START Data provided

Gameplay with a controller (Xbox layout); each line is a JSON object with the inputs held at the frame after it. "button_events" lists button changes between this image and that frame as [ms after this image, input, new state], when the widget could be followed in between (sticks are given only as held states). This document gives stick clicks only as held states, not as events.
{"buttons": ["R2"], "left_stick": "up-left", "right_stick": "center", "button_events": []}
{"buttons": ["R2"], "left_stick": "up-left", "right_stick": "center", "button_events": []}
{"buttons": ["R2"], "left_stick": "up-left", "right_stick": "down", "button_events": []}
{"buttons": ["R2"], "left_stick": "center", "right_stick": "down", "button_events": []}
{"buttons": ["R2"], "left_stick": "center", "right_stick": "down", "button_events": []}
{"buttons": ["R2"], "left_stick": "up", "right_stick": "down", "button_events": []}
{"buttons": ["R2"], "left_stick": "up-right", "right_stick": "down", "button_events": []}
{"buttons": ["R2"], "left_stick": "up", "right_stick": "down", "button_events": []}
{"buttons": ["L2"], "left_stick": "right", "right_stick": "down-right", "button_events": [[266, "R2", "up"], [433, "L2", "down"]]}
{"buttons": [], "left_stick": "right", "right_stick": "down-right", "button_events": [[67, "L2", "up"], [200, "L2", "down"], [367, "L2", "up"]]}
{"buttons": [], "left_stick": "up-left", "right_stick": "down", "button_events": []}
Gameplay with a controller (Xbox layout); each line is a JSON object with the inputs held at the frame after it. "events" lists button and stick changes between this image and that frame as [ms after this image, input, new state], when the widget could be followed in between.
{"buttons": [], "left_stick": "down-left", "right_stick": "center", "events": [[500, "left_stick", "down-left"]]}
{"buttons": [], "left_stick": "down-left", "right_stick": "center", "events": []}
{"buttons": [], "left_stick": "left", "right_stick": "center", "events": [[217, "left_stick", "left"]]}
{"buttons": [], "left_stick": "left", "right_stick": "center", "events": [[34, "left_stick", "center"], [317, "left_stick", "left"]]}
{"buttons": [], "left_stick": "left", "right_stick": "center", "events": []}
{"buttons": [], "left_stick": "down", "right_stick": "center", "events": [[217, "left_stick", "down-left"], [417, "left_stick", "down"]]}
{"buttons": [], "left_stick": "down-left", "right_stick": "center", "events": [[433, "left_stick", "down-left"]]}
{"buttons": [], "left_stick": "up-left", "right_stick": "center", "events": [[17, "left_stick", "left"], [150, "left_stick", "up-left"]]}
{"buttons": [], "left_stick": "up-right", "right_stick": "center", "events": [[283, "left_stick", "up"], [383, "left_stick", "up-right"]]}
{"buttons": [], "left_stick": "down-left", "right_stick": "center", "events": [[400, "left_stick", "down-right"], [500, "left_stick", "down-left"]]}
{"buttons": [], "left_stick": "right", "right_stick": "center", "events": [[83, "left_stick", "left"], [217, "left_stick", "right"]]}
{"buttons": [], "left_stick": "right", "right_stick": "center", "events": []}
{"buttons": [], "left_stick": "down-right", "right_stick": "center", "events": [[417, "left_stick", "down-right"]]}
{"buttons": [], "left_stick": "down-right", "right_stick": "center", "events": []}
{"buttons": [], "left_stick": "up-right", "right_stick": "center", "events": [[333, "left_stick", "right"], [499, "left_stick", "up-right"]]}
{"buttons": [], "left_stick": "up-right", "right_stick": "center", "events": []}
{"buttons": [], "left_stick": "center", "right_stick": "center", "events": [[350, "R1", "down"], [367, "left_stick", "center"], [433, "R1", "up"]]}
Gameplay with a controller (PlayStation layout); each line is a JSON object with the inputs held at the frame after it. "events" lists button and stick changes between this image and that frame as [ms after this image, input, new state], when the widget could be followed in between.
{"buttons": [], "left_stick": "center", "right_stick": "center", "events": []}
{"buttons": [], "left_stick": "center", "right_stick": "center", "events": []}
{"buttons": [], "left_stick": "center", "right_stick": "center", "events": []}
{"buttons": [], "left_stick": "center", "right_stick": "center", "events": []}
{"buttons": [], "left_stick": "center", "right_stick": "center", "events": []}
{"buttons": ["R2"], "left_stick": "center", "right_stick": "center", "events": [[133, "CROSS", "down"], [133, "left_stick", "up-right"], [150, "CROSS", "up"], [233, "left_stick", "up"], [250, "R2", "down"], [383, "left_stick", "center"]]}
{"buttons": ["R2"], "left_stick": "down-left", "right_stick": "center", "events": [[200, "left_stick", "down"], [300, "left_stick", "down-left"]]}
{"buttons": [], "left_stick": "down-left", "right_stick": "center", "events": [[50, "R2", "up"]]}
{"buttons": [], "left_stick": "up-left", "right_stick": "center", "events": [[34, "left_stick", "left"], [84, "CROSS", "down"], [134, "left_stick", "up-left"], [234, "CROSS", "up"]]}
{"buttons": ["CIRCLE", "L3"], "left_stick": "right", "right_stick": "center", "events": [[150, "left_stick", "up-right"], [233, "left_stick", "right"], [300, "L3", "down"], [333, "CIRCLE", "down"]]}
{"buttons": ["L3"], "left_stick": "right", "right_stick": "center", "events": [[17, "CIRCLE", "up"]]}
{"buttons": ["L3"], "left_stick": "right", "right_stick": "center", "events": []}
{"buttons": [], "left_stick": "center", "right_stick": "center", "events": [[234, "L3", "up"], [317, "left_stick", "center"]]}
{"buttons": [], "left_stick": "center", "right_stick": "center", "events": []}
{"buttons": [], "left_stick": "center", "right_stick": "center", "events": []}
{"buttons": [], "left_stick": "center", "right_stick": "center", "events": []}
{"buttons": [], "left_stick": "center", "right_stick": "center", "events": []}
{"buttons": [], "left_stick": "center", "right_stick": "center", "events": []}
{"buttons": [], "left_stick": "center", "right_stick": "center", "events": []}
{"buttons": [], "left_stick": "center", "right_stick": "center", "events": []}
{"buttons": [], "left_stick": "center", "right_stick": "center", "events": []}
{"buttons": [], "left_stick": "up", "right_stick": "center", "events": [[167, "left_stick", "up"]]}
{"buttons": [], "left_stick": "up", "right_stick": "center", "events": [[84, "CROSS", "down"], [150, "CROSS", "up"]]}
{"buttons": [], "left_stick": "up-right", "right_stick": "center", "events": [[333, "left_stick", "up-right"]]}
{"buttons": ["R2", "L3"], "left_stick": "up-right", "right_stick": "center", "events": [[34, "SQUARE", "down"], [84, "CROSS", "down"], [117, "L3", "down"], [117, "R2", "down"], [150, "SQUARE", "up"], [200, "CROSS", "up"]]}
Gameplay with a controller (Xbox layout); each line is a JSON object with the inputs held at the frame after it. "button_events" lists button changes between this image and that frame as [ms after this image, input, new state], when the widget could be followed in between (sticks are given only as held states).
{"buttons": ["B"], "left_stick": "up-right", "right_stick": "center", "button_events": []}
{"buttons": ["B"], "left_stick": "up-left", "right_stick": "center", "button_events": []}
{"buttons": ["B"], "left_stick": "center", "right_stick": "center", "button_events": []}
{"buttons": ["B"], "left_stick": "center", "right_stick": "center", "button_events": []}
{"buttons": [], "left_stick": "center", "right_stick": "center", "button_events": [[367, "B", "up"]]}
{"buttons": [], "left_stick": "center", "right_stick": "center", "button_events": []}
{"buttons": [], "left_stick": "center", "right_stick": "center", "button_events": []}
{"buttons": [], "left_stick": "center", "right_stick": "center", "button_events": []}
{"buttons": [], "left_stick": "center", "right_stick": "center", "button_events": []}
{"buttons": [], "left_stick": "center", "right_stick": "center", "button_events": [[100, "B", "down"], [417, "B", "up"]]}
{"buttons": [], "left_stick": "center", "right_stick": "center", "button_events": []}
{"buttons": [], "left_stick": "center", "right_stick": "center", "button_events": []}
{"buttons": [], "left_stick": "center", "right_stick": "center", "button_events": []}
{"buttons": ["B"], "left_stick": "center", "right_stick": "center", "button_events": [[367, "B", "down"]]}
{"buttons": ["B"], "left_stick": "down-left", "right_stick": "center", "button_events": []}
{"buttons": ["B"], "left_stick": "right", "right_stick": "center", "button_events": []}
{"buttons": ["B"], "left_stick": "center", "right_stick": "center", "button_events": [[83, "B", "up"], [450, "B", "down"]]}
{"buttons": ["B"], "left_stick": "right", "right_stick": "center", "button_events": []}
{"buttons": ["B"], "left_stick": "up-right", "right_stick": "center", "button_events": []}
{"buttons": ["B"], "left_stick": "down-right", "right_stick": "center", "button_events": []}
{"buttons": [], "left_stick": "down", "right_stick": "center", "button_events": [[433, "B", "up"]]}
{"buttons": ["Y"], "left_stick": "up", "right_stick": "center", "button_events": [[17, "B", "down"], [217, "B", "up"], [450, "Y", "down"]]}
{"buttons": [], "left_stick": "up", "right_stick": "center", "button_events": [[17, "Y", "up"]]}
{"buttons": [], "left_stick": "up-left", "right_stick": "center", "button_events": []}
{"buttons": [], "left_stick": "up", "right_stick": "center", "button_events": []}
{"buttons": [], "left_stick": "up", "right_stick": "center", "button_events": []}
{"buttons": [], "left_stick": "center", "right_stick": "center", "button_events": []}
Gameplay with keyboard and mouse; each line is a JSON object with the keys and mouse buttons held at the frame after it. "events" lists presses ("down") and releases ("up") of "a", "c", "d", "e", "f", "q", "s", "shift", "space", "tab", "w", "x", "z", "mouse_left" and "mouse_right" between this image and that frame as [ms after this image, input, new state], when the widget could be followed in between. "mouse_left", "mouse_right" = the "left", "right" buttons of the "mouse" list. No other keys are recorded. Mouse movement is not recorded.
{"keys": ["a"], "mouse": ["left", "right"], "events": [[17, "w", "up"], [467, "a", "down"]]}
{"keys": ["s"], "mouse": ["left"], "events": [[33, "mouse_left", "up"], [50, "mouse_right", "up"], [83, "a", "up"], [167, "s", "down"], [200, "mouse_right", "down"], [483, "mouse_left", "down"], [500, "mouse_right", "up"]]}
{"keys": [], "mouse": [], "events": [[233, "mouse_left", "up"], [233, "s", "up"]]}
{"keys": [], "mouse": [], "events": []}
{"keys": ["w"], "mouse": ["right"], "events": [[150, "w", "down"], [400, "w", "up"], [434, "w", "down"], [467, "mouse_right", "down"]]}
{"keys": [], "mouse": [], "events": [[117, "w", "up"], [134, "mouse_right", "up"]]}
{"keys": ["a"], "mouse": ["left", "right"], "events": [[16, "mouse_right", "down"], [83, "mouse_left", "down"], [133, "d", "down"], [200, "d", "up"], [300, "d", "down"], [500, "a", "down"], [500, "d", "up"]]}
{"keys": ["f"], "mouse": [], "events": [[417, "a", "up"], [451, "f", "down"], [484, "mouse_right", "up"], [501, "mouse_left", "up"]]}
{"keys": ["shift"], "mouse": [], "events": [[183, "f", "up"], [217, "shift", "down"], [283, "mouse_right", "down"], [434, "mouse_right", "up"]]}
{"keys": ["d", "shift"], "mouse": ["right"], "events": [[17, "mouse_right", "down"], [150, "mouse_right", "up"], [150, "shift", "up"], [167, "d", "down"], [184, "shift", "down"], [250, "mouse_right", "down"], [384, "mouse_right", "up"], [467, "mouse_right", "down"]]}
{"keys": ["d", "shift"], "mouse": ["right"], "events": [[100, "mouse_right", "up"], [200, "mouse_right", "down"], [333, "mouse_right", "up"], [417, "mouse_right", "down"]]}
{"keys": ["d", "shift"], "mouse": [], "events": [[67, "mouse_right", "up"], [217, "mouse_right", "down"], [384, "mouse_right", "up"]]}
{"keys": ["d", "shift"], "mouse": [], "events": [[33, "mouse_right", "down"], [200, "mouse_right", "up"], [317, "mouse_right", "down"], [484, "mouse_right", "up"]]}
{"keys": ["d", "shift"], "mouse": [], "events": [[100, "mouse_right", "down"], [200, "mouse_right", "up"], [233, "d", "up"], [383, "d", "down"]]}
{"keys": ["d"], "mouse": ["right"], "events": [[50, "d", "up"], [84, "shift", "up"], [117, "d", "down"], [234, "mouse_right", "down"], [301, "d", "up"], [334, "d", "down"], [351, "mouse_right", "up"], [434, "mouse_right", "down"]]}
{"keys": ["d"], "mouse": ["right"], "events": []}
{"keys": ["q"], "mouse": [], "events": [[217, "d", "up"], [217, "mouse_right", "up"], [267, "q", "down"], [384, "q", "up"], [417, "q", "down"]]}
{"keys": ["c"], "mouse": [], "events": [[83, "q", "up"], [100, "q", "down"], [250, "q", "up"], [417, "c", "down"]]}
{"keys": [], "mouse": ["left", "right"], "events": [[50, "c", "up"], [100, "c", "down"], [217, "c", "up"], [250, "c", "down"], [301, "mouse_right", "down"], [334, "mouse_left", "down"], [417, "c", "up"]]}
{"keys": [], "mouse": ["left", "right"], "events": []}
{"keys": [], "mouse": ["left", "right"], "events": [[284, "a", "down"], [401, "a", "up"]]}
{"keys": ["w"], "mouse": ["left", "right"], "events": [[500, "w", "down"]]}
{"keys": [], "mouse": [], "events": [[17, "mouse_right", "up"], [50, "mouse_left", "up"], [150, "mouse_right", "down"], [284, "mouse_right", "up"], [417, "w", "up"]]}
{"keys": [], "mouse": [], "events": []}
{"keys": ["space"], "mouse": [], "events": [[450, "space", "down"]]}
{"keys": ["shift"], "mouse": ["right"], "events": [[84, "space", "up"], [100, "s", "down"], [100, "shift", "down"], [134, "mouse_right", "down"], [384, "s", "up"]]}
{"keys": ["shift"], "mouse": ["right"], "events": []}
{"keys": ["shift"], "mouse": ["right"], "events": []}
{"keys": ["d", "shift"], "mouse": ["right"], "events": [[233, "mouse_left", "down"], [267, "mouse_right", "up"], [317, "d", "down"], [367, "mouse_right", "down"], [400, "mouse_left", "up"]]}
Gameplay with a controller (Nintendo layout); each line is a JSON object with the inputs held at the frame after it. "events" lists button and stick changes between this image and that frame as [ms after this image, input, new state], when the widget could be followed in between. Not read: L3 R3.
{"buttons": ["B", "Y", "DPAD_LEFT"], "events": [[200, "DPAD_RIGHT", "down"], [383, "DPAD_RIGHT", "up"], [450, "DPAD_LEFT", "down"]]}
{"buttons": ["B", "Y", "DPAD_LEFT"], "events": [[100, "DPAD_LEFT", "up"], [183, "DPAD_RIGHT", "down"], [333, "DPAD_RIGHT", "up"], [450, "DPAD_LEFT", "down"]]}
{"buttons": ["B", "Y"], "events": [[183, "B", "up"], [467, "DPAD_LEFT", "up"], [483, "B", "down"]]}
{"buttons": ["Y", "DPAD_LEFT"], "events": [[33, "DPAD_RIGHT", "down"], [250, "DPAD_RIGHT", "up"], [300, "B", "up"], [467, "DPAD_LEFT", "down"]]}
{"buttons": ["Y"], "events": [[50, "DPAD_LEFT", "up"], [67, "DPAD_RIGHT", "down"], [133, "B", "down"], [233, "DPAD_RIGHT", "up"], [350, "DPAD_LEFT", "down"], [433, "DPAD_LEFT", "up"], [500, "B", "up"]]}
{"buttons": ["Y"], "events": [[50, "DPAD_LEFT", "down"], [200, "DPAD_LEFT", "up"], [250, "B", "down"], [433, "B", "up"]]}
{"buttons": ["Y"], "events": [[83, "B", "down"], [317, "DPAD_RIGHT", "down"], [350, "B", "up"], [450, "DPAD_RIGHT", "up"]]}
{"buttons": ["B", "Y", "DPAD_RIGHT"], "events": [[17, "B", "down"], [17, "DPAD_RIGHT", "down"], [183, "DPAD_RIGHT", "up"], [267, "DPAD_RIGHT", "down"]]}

END Data provided

• _Exercise description_
Copy every line of the listing that contains the word "states".

• _Answer area_
Gameplay with a controller (Xbox layout); each line is a JSON object with the inputs held at the frame after it. "button_events" lists button changes between this image and that frame as [ms after this image, input, new state], when the widget could be followed in between (sticks are given only as held states). This document gives stick clicks only as held states, not as events.
Gameplay with a controller (Xbox layout); each line is a JSON object with the inputs held at the frame after it. "button_events" lists button changes between this image and that frame as [ms after this image, input, new state], when the widget could be followed in between (sticks are given only as held states).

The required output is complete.